Tenants In Common

Tenants In Common
Investing In TIC Property

A TIC is a form of real estate ownership in which multiple persons have an undivided, fractional interest in a property.  A TIC interest qualifies as like kind property in a real estate exchange and during the past few years has become an attractive alternative for many exchangers.

Characteristics of TIC interests

TIC ownership shares are not required to be equal. Each co-owner receives an individual deed at closing for his or her undivided percentage interest in the entire property and shares “pro rata” in the income, tax benefits, and appreciation of the property.

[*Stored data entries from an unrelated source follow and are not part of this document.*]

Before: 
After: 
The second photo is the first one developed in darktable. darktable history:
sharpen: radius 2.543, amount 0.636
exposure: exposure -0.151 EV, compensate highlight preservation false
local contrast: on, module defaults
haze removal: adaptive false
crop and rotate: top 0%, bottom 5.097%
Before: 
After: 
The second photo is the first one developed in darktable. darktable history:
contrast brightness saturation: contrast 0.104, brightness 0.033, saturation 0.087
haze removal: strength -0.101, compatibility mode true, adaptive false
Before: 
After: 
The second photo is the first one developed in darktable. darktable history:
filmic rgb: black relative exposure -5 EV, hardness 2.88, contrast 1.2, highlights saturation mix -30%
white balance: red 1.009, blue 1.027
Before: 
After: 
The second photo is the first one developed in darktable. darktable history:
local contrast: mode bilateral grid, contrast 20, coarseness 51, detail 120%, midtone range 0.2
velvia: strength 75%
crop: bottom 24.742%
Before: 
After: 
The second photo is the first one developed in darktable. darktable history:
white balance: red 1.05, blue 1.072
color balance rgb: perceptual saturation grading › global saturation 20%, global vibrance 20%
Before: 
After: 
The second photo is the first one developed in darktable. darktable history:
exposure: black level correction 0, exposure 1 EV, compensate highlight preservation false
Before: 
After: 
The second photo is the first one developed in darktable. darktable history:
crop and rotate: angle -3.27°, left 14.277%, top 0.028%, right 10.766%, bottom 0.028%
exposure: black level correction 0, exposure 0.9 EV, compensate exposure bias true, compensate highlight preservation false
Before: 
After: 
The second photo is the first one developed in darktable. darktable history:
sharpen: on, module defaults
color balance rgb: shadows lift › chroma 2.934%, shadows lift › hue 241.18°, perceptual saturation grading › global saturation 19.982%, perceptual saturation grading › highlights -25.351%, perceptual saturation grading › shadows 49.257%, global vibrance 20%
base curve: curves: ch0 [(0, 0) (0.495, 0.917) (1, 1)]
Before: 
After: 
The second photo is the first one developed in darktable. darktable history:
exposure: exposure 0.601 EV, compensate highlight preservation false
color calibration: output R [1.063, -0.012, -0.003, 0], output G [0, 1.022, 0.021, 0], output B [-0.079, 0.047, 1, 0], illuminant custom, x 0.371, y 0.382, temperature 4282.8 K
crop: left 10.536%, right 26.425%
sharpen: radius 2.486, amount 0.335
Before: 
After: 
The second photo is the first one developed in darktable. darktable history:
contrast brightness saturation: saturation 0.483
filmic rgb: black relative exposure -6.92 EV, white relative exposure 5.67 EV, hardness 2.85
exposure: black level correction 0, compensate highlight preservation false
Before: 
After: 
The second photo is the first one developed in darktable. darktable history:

Reasons for considering TIC ownership

►  Higher Grade Properties

Through TIC ownership, an investor can purchase ownership in an institutional-type property with a minimum investment. These properties can attract tenants with greater financial strength and stability than possible for the individual landlord which can produce more reliable income and growth potential.

►  Non-recourse Financing

The mortgages on many TIC are non-recourse, so there is no personal liability on the loan. The loans are also usually assumable by an individual investor allowing the investor to structure an exchange so there is no reduction in debt which could result in taxation.

► Professional Management

TIC properties are typically managed by large, well respected management companies.

► Diversification

Due to the low minimum investments in TIC properties, a buyer can decrease risk by diversifying into different properties in various geographic areas and types of property.

► Speed and Simplicity

When a property is offered for TIC investment, the negotiation process is typically complete, and survey, rent rolls, etc. are completed and available for review. All due diligence inspections are complete and ready for review. The closing can be completed in days, not months.

► Ownership Allocations

TIC owners typically receive monthly rental payments, sale proceeds and the depreciation tax benefits in proportion to their percentage ownership in the property.

► Alternative Identification

If an exchanger has only one primary property identified as replacement property and does not want to invest the time or incur the due diligence expense to identify a second or third property, identification of a TIC interest provides insurance if the primary property cannot be purchased.

How do you exit a TIC investment?

There are two ways: one sell your interest to another owner: or two, wait for the TIC to sell the property. When a TIC interest is sold the seller can elect to pay the tax due on any gain or set up another exchange and roll the equity into another TIC or any other real estate investment.